• Extrait du document

Margarita Kopsia
September
Entre readings, examens et deadlines de toutes sortes, la vie courante des science pistes mentonnais, soucieux de mieux comprendre le monde méditerannéen et moyen-oriental, peut parfois s’apparenter à un flot continu d’aventures et de responsabilités. Si c’est précisément au sein de cette expérience singulière du temps où réside toute la beauté de la vie mentonnaise, force est de constater qu’une approche plus équilibrée de notre quotidien nous serait fort bénéfique et ne ferait qu’embellir ce ravissant trajet. Vivant le monde méditerranéen tous les jours, à travers nos travaux, nos lectures et nos expériences personnelles sur la riviera française, il serait bien temps pour nous de le goûter aussi. Intéressons-nous aux modes d’alimentation qui sont propres à la Méditerranée et surtout à la manière dont ces principes ont pris forme dans l’espace et dans le temps, reflétant les valeurs et les idéaux véritablement méditerranéens.

• Consigne
Poursuivez, s'il vous plaît, le texte ci-dessus sur l'alimentation méditerranéenne à partir de sa dernière phrase.

• Lignes de données

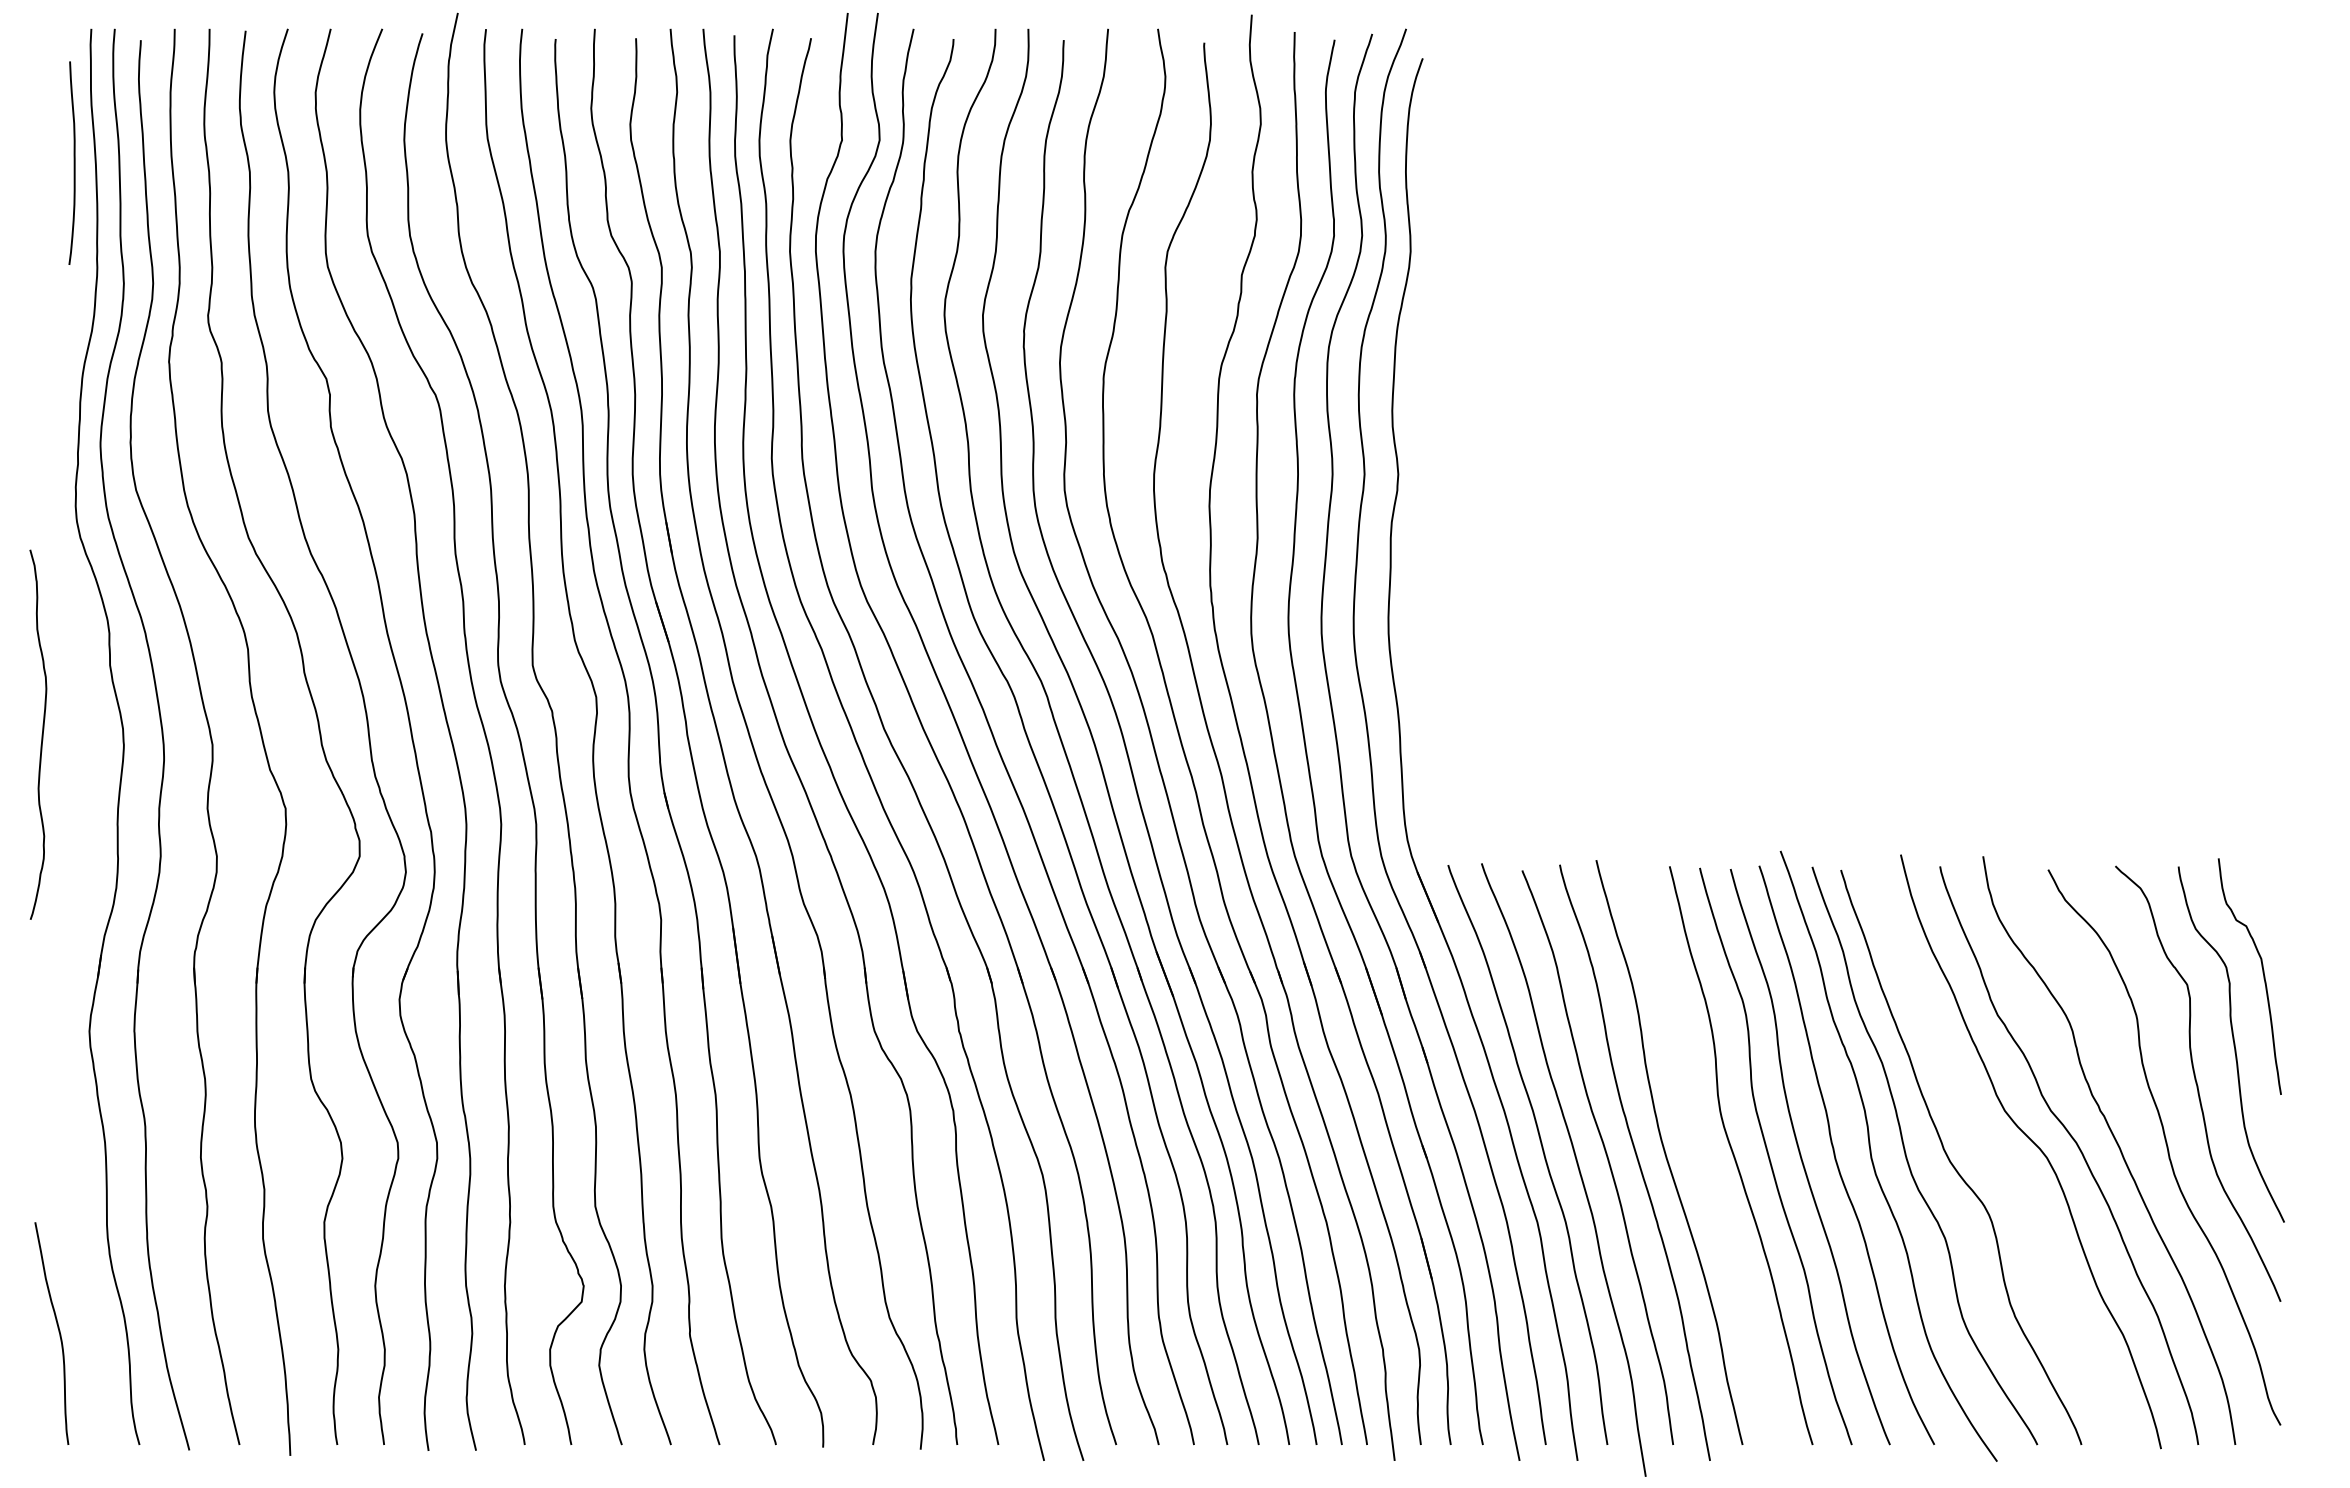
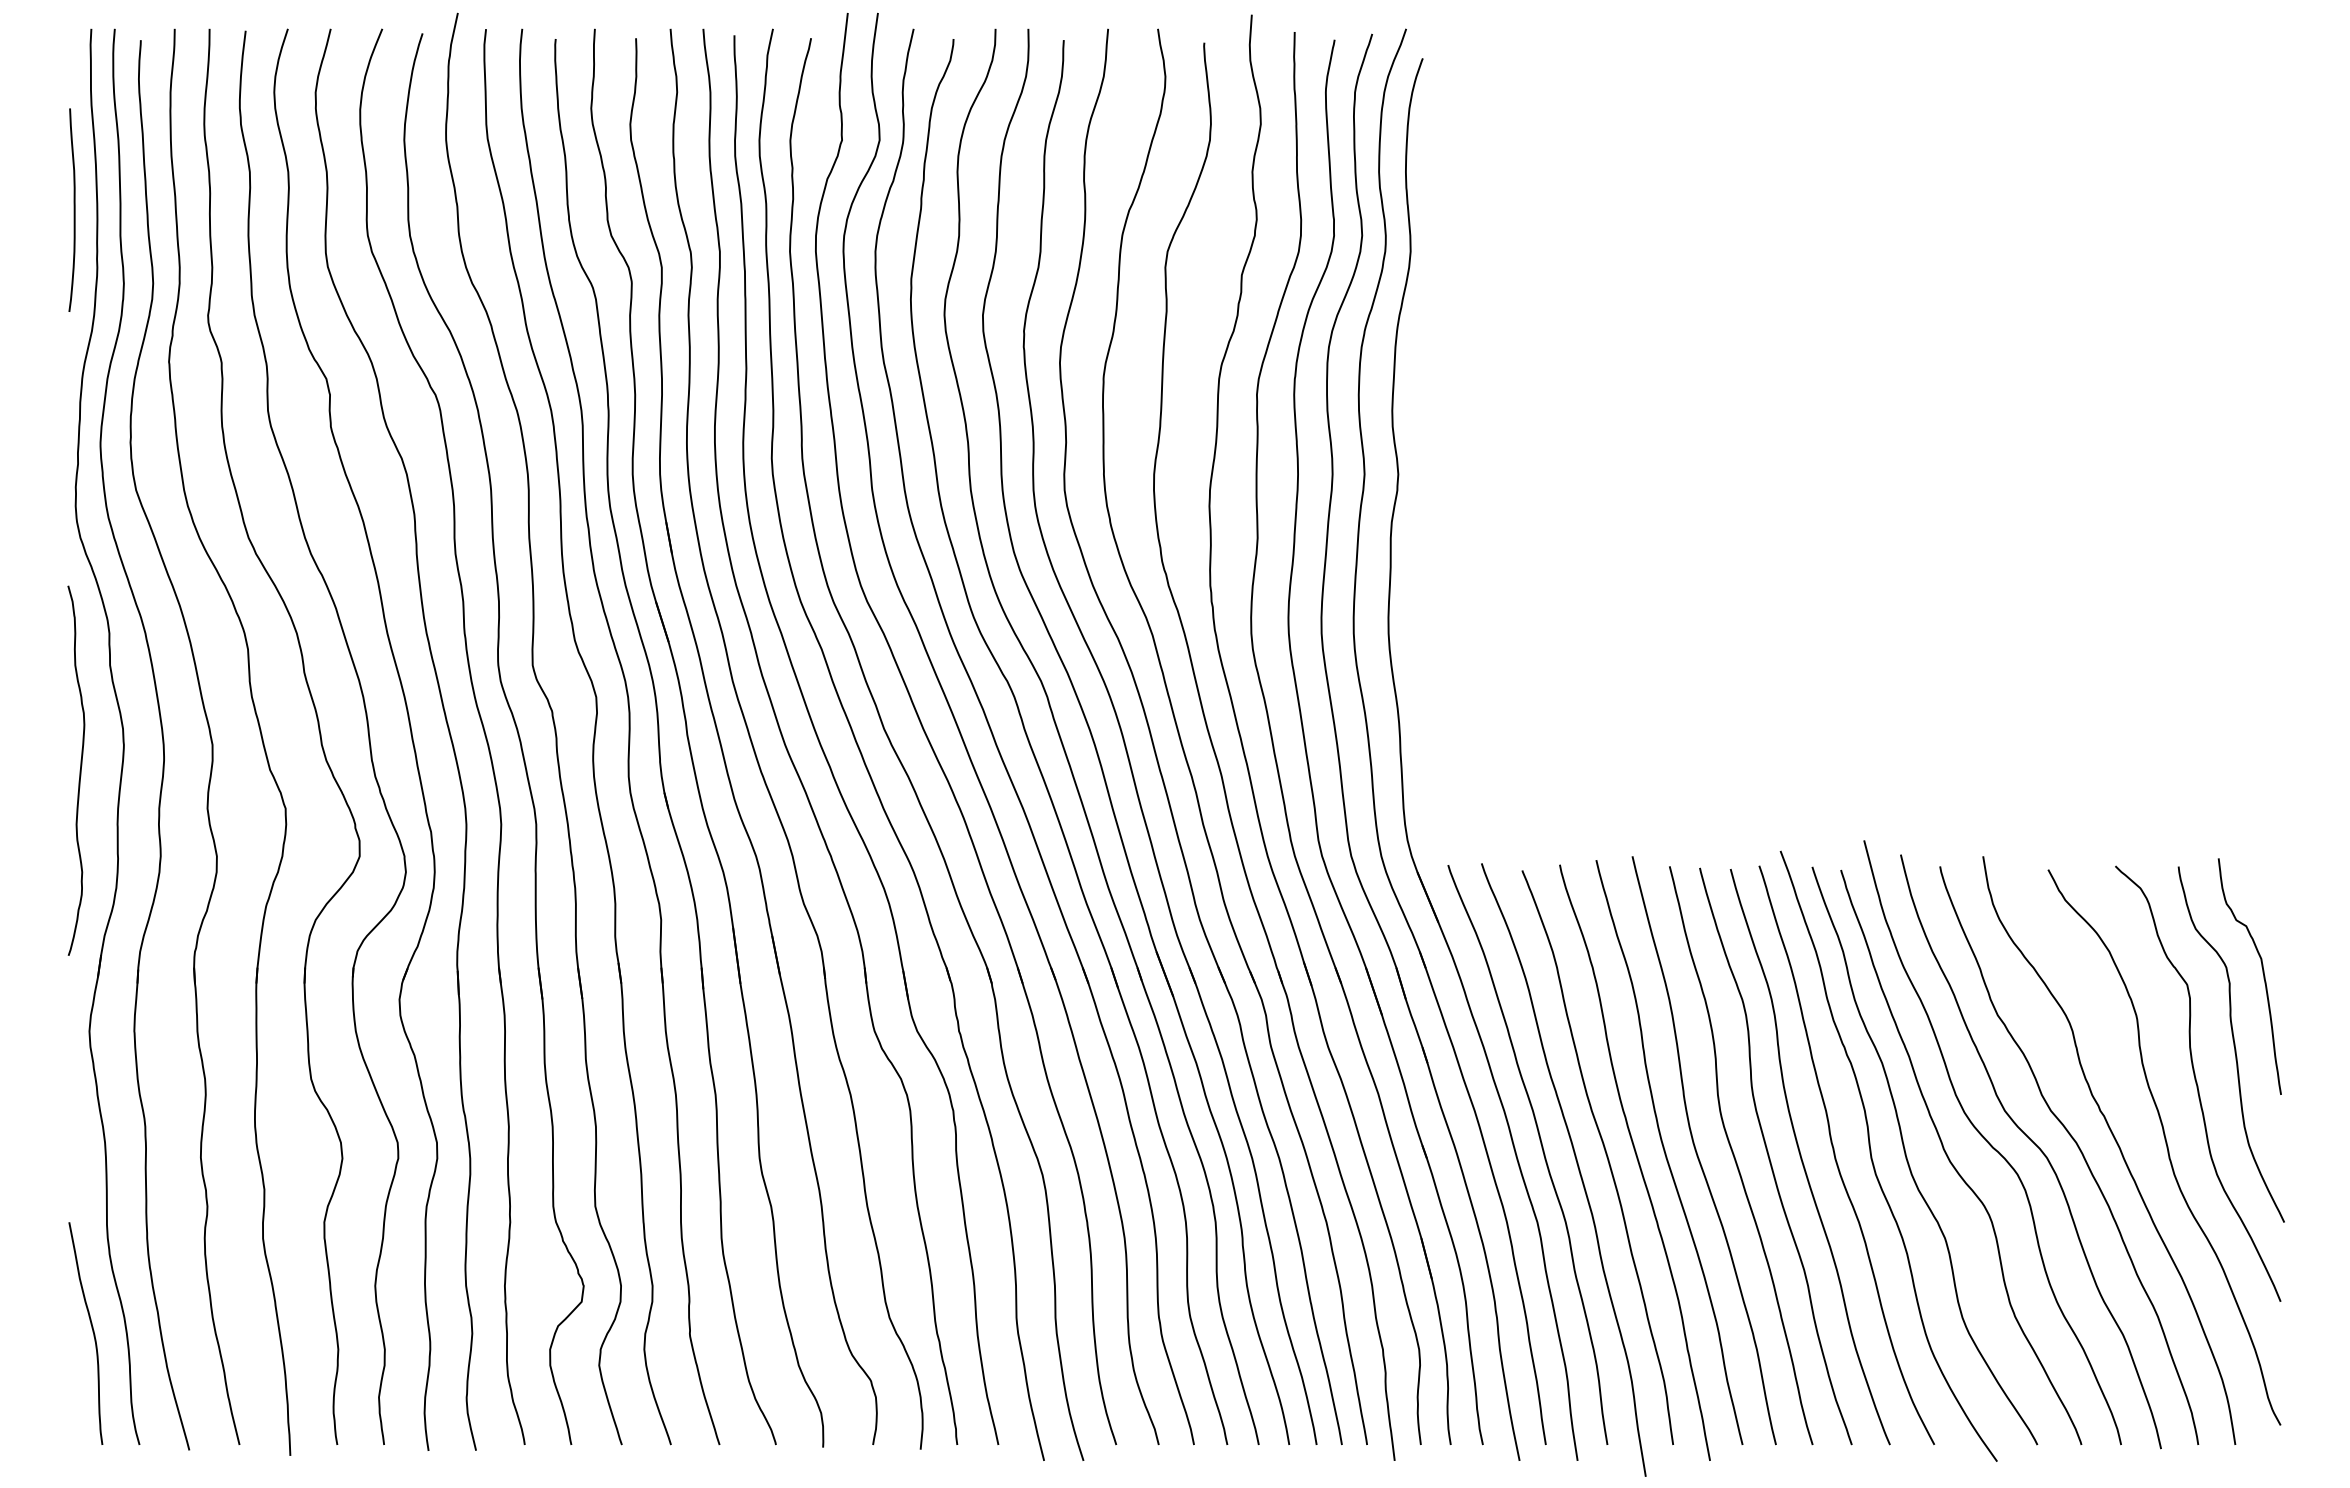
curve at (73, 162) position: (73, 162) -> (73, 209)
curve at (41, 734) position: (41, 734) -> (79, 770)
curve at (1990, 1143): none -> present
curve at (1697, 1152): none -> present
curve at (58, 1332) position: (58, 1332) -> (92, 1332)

• Réponse rédigée
Qu’est-ce qui fait du régime ou de la diète méditerranéens un mode d’alimentation et d’existence qui mérite d'en parler, si ce n’est d’éventuellement en emprunter certains aspects? Capables de nous inciter à adopter une posture plus harmonieuse vis-à-vis de nos études et de notre quotidien, ces derniers sèment la voie pour une réflexion que nous nous devons à nous-mêmes: comment pouvons-nous tirer profit des ressources dont il est possible de bénéficier ici à Menton, ville qui ouvre sur le bassin méditerannéen et qui est caractérisée par un climat qui lui est propre? Mais, avant d’attaquer tous ces différents points et avant de tenter de discerner ce lien subtil qui peut exister entre ces deux modes de consommation, entre consommation alimentaire et consommation de la vie, il faut s’efforcer de comprendre ce que signifie réellement la notion de « régime méditerranéen » : qu’est-ce qui fait la spécificité et l’intérêt de la diète méditerranéenne?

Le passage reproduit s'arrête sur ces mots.